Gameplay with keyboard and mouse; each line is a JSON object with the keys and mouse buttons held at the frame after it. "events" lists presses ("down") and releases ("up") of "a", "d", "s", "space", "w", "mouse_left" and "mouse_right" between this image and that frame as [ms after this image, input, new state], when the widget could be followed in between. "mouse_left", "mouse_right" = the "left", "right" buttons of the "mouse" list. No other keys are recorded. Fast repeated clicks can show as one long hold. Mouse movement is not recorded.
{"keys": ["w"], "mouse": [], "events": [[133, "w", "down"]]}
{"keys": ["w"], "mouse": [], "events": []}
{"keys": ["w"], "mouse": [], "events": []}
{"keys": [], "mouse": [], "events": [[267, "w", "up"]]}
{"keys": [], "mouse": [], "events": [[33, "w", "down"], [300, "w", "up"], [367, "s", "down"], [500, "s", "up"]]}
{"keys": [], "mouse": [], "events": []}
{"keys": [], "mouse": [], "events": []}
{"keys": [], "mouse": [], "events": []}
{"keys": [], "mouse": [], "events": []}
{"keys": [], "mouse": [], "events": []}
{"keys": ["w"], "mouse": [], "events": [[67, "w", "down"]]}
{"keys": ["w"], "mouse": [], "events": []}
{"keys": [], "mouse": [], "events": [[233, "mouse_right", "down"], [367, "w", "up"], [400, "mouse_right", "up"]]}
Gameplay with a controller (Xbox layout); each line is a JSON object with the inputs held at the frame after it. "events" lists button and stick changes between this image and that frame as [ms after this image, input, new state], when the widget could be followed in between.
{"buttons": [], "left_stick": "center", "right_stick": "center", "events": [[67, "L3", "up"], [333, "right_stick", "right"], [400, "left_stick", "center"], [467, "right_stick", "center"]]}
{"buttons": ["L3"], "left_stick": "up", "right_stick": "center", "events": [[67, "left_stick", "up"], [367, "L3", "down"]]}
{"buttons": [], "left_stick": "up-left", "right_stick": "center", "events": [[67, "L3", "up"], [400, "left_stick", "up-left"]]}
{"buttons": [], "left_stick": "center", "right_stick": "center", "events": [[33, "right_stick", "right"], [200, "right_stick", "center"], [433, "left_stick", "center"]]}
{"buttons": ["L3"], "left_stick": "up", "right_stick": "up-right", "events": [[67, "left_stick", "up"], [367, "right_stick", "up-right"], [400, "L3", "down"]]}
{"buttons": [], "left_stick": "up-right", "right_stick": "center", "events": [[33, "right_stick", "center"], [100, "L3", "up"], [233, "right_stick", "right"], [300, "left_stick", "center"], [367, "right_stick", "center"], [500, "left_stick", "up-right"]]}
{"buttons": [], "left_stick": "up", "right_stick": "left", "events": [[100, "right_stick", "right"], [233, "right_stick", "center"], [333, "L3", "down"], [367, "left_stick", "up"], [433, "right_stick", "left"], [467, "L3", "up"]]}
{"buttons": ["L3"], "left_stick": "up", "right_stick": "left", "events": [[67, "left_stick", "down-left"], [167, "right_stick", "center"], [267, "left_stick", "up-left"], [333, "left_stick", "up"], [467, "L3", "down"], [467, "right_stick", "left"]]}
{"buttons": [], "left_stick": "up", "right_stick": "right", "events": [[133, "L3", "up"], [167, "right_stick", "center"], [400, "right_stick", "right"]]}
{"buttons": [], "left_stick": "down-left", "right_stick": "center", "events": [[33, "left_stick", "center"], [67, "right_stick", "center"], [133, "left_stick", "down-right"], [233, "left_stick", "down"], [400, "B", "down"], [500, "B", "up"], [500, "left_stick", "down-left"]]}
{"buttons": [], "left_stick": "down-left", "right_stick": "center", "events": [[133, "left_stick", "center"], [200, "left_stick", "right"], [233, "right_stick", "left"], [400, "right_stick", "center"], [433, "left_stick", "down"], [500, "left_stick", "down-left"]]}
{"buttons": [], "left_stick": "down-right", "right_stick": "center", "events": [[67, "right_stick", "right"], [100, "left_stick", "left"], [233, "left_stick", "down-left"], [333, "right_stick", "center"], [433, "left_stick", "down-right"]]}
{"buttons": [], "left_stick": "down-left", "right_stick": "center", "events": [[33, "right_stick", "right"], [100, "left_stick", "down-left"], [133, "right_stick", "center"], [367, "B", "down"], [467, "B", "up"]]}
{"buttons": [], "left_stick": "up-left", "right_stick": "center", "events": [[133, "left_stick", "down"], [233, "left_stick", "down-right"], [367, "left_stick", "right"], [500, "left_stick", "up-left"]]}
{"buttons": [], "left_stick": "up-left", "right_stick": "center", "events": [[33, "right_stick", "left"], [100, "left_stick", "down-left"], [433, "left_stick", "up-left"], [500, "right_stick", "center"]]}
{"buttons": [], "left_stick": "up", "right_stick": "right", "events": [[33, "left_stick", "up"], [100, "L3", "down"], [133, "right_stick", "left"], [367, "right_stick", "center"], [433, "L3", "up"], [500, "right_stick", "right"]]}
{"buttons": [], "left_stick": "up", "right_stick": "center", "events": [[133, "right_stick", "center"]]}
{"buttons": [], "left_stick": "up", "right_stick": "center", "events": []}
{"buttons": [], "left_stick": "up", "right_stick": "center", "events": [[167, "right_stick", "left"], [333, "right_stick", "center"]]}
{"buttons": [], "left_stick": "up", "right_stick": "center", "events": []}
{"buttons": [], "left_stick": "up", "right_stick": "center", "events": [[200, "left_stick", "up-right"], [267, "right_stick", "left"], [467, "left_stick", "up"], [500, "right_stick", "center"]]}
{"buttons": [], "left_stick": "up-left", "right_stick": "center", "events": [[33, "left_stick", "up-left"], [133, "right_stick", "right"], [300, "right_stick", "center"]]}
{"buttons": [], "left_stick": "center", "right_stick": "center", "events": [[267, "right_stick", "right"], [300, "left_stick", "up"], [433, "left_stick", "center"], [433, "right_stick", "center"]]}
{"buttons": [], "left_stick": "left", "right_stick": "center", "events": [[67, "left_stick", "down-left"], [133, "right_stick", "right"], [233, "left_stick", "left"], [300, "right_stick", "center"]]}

****

TO DO: Extract each entry in full and write it down exactly.

EXPECTED OUTPUT:
Gameplay with keyboard and mouse; each line is a JSON object with the keys and mouse buttons held at the frame after it. "events" lists presses ("down") and releases ("up") of "a", "d", "s", "space", "w", "mouse_left" and "mouse_right" between this image and that frame as [ms after this image, input, new state], when the widget could be followed in between. "mouse_left", "mouse_right" = the "left", "right" buttons of the "mouse" list. No other keys are recorded. Fast repeated clicks can show as one long hold. Mouse movement is not recorded.
{"keys": ["w"], "mouse": [], "events": [[133, "w", "down"]]}
{"keys": ["w"], "mouse": [], "events": []}
{"keys": ["w"], "mouse": [], "events": []}
{"keys": [], "mouse": [], "events": [[267, "w", "up"]]}
{"keys": [], "mouse": [], "events": [[33, "w", "down"], [300, "w", "up"], [367, "s", "down"], [500, "s", "up"]]}
{"keys": [], "mouse": [], "events": []}
{"keys": [], "mouse": [], "events": []}
{"keys": [], "mouse": [], "events": []}
{"keys": [], "mouse": [], "events": []}
{"keys": [], "mouse": [], "events": []}
{"keys": ["w"], "mouse": [], "events": [[67, "w", "down"]]}
{"keys": ["w"], "mouse": [], "events": []}
{"keys": [], "mouse": [], "events": [[233, "mouse_right", "down"], [367, "w", "up"], [400, "mouse_right", "up"]]}
Gameplay with a controller (Xbox layout); each line is a JSON object with the inputs held at the frame after it. "events" lists button and stick changes between this image and that frame as [ms after this image, input, new state], when the widget could be followed in between.
{"buttons": [], "left_stick": "center", "right_stick": "center", "events": [[67, "L3", "up"], [333, "right_stick", "right"], [400, "left_stick", "center"], [467, "right_stick", "center"]]}
{"buttons": ["L3"], "left_stick": "up", "right_stick": "center", "events": [[67, "left_stick", "up"], [367, "L3", "down"]]}
{"buttons": [], "left_stick": "up-left", "right_stick": "center", "events": [[67, "L3", "up"], [400, "left_stick", "up-left"]]}
{"buttons": [], "left_stick": "center", "right_stick": "center", "events": [[33, "right_stick", "right"], [200, "right_stick", "center"], [433, "left_stick", "center"]]}
{"buttons": ["L3"], "left_stick": "up", "right_stick": "up-right", "events": [[67, "left_stick", "up"], [367, "right_stick", "up-right"], [400, "L3", "down"]]}
{"buttons": [], "left_stick": "up-right", "right_stick": "center", "events": [[33, "right_stick", "center"], [100, "L3", "up"], [233, "right_stick", "right"], [300, "left_stick", "center"], [367, "right_stick", "center"], [500, "left_stick", "up-right"]]}
{"buttons": [], "left_stick": "up", "right_stick": "left", "events": [[100, "right_stick", "right"], [233, "right_stick", "center"], [333, "L3", "down"], [367, "left_stick", "up"], [433, "right_stick", "left"], [467, "L3", "up"]]}
{"buttons": ["L3"], "left_stick": "up", "right_stick": "left", "events": [[67, "left_stick", "down-left"], [167, "right_stick", "center"], [267, "left_stick", "up-left"], [333, "left_stick", "up"], [467, "L3", "down"], [467, "right_stick", "left"]]}
{"buttons": [], "left_stick": "up", "right_stick": "right", "events": [[133, "L3", "up"], [167, "right_stick", "center"], [400, "right_stick", "right"]]}
{"buttons": [], "left_stick": "down-left", "right_stick": "center", "events": [[33, "left_stick", "center"], [67, "right_stick", "center"], [133, "left_stick", "down-right"], [233, "left_stick", "down"], [400, "B", "down"], [500, "B", "up"], [500, "left_stick", "down-left"]]}
{"buttons": [], "left_stick": "down-left", "right_stick": "center", "events": [[133, "left_stick", "center"], [200, "left_stick", "right"], [233, "right_stick", "left"], [400, "right_stick", "center"], [433, "left_stick", "down"], [500, "left_stick", "down-left"]]}
{"buttons": [], "left_stick": "down-right", "right_stick": "center", "events": [[67, "right_stick", "right"], [100, "left_stick", "left"], [233, "left_stick", "down-left"], [333, "right_stick", "center"], [433, "left_stick", "down-right"]]}
{"buttons": [], "left_stick": "down-left", "right_stick": "center", "events": [[33, "right_stick", "right"], [100, "left_stick", "down-left"], [133, "right_stick", "center"], [367, "B", "down"], [467, "B", "up"]]}
{"buttons": [], "left_stick": "up-left", "right_stick": "center", "events": [[133, "left_stick", "down"], [233, "left_stick", "down-right"], [367, "left_stick", "right"], [500, "left_stick", "up-left"]]}
{"buttons": [], "left_stick": "up-left", "right_stick": "center", "events": [[33, "right_stick", "left"], [100, "left_stick", "down-left"], [433, "left_stick", "up-left"], [500, "right_stick", "center"]]}
{"buttons": [], "left_stick": "up", "right_stick": "right", "events": [[33, "left_stick", "up"], [100, "L3", "down"], [133, "right_stick", "left"], [367, "right_stick", "center"], [433, "L3", "up"], [500, "right_stick", "right"]]}
{"buttons": [], "left_stick": "up", "right_stick": "center", "events": [[133, "right_stick", "center"]]}
{"buttons": [], "left_stick": "up", "right_stick": "center", "events": []}
{"buttons": [], "left_stick": "up", "right_stick": "center", "events": [[167, "right_stick", "left"], [333, "right_stick", "center"]]}
{"buttons": [], "left_stick": "up", "right_stick": "center", "events": []}
{"buttons": [], "left_stick": "up", "right_stick": "center", "events": [[200, "left_stick", "up-right"], [267, "right_stick", "left"], [467, "left_stick", "up"], [500, "right_stick", "center"]]}
{"buttons": [], "left_stick": "up-left", "right_stick": "center", "events": [[33, "left_stick", "up-left"], [133, "right_stick", "right"], [300, "right_stick", "center"]]}
{"buttons": [], "left_stick": "center", "right_stick": "center", "events": [[267, "right_stick", "right"], [300, "left_stick", "up"], [433, "left_stick", "center"], [433, "right_stick", "center"]]}
{"buttons": [], "left_stick": "left", "right_stick": "center", "events": [[67, "left_stick", "down-left"], [133, "right_stick", "right"], [233, "left_stick", "left"], [300, "right_stick", "center"]]}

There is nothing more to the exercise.